(PASSAGE SHOWN begins)

Search code examples
c#simdavx512

What is the alternative method for Avx2.MoveMask in Vector512<T>


SIMDKR string matching algorithm used _mm256_movemask_epi8 to convert a Vector256 to an int by extracting the high bit of each byte.

I want to implement this clang algorithm in C#, by using Vector512 instead of 256, but I can't find a method to do it. There is a Avx2.MoveMask() ,and no Avx512F/BW/VBMI/DQ.MoveMask.

  const __m256i first = _mm256_set1_epi8(needle[0]);
  const __m256i last = _mm256_set1_epi8(needle[m - 1]);

  const __m256i block_first1 = _mm256_loadu_si256((const __m256i *)(s + i));
  const __m256i block_last1 = _mm256_loadu_si256((const __m256i *)(s + i + m - 1));

  const __m256i eq_first1 = _mm256_cmpeq_epi8(first, block_first1);
  const __m256i eq_last1 = _mm256_cmpeq_epi8(last, block_last1);

  const uint32_t mask1 = _mm256_movemask_epi8(_mm256_and_si256(eq_first1, eq_last1));

I use bits operation to replace _mm512_movepi8_mask with this:

ulong mask = ((ulong)Avx2.MoveMask(buffer.GetUpper()) << 32) | (uint)Avx2.MoveMask(buffer.GetLower());

Is this right? Is this have the best performance?


Solution

  • AVX512 is (also outside of C#) a bit different when it comes to extracting a mask of the upper bits than AVX2, VPMOVMSKB has no direct 512-bit equivalent. In raw AVX512 you can convert a vector to a mask (the AVX512 concept of a mask) with the VPMOVB2M/VPMOVW2M/VPMOVD2M/VPMOVQ2M family of instructions, and then you can move the mask from a mask register to a general-purpose register with the kmov-family of instructions.

(PASSAGE SHOWN ends)
(DATA FOR ANALYSIS begins)

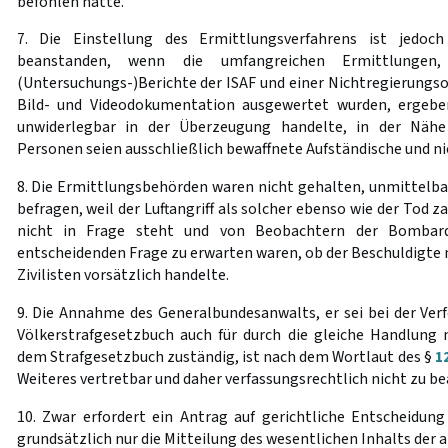
befohlen hatte.
7. Die Einstellung des Ermittlungsverfahrens ist jedoch
beanstanden, wenn die umfangreichen Ermittlunge
(Untersuchungs-)Berichte der ISAF und einer Nichtregierungso
Bild- und Videodokumentation ausgewertet wurden, ergebe
unwiderlegbar in der Überzeugung handelte, in der Nähe
Personen seien ausschließlich bewaffnete Aufständische und ni
8. Die Ermittlungsbehörden waren nicht gehalten, unmittelb
befragen, weil der Luftangriff als solcher ebenso wie der Tod za
nicht in Frage steht und von Beobachtern der Bombar
entscheidenden Frage zu erwarten waren, ob der Beschuldigte m
Zivilisten vorsätzlich handelte.
9. Die Annahme des Generalbundesanwalts, er sei bei der Ver
Völkerstrafgesetzbuch auch für durch die gleiche Handlung m
dem Strafgesetzbuch zuständig, ist nach dem Wortlaut des §
1
Weiteres vertretbar und daher verfassungsrechtlich nicht zu b
10. Zwar erfordert ein Antrag auf gerichtliche Entscheidun
grundsätzlich nur die Mitteilung des wesentlichen Inhalts der 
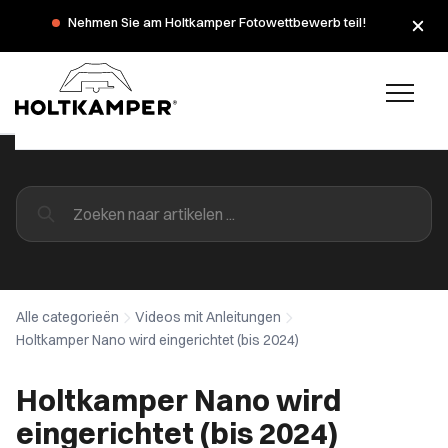
Nehmen Sie am Holtkamper Fotowettbewerb teil!
Während der Sommerferien haben wir am Montag, dem 3.
und 10. August, geschlossen.
Alle categorieën
Videos mit Anleitungen
Holtkamper Nano wird eingerichtet (bis 2024)
Holtkamper Nano wird
eingerichtet (bis 2024)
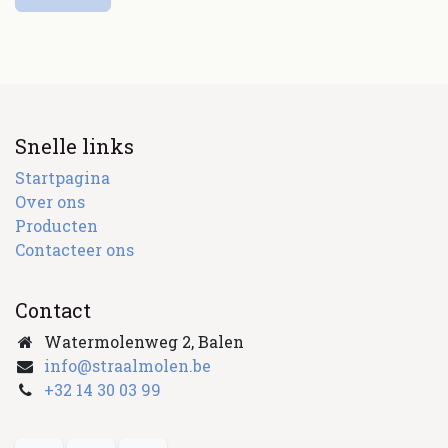
Snelle links
Startpagina
Over ons
Producten
Contacteer ons
Contact
Watermolenweg 2, Balen
info@straalmolen.be
+
32 14 30 03 99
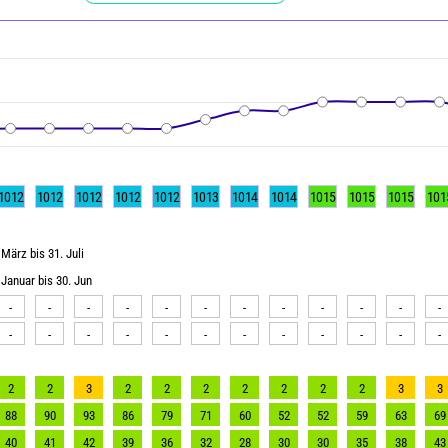
1012
1012
1012
1012
1012
1013
1014
1014
1015
1015
1015
101
März bis 31. Juli
Januar bis 30. Jun
-
-
-
-
-
-
-
-
-
-
-
-
-
-
-
-
-
-
-
-
-
-
-
-
2
2
3
2
2
2
2
2
2
2
3
3
88
90
93
86
79
71
60
52
52
59
63
69
40
41
42
39
36
32
28
30
30
35
38
43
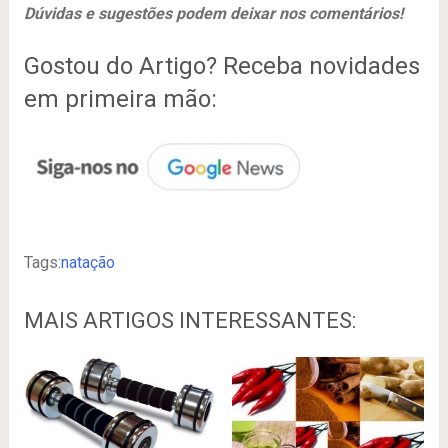
Dúvidas e sugestões podem deixar nos comentários!
Gostou do Artigo? Receba novidades
em primeira mão:
Tags:
natação
MAIS ARTIGOS INTERESSANTES:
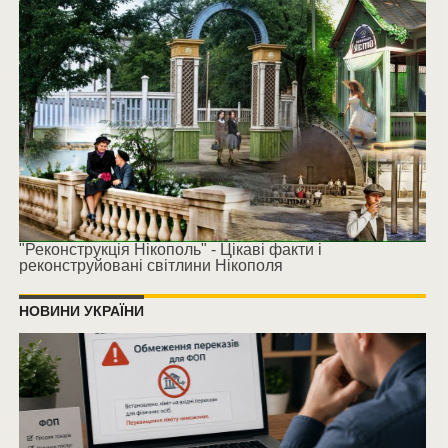
"Реконструкція Нікополь" - Цікаві факти і
реконструйовані світлини Нікополя
НОВИНИ УКРАЇНИ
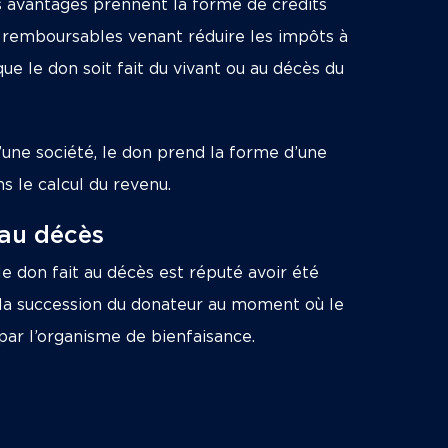
s avantages prennent la forme de crédits
 remboursables venant réduire les impôts à
que le don soit fait du vivant ou au décès du
’une société, le don prend la forme d’une
s le calcul du revenu.
 au décès
le don fait au décès est réputé avoir été
 la succession du donateur au moment où le
par l’organisme de bienfaisance.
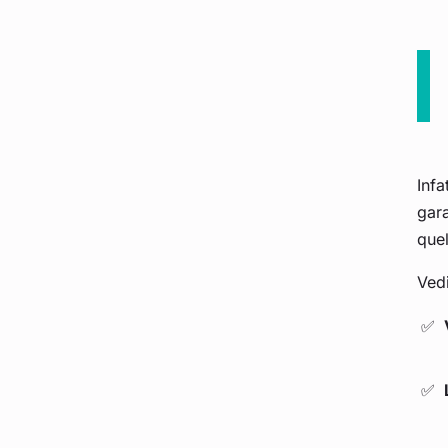
Infa
gara
quel
Vedi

(DATA FOR ANALYSIS ends)

= ACTIVITY =
Extend the answer in the thread about replacing Avx2.MoveMask for Vector512, continuing after its last sentence.

= WRITTEN REPLY =
    C# treats masks a bit differently than raw AVX512 does (masks are mostly represented via the Vector512<T> type as well, you're not normally working with the mask-as-an-integer, I'm not entirely sure yet what the implications of that are for mask-manipulation code), but you can do both of those steps (converting a vector to a mask and moving it from a mask register to a general purpose register) combined with Vector512.ExtractMostSignificantBits.

    I tried that under .NET 8 and I got assembly code like this:

    vpmovb2m    k1,zmm0 
    kmovq       rax,k1
    

    Looks good to me.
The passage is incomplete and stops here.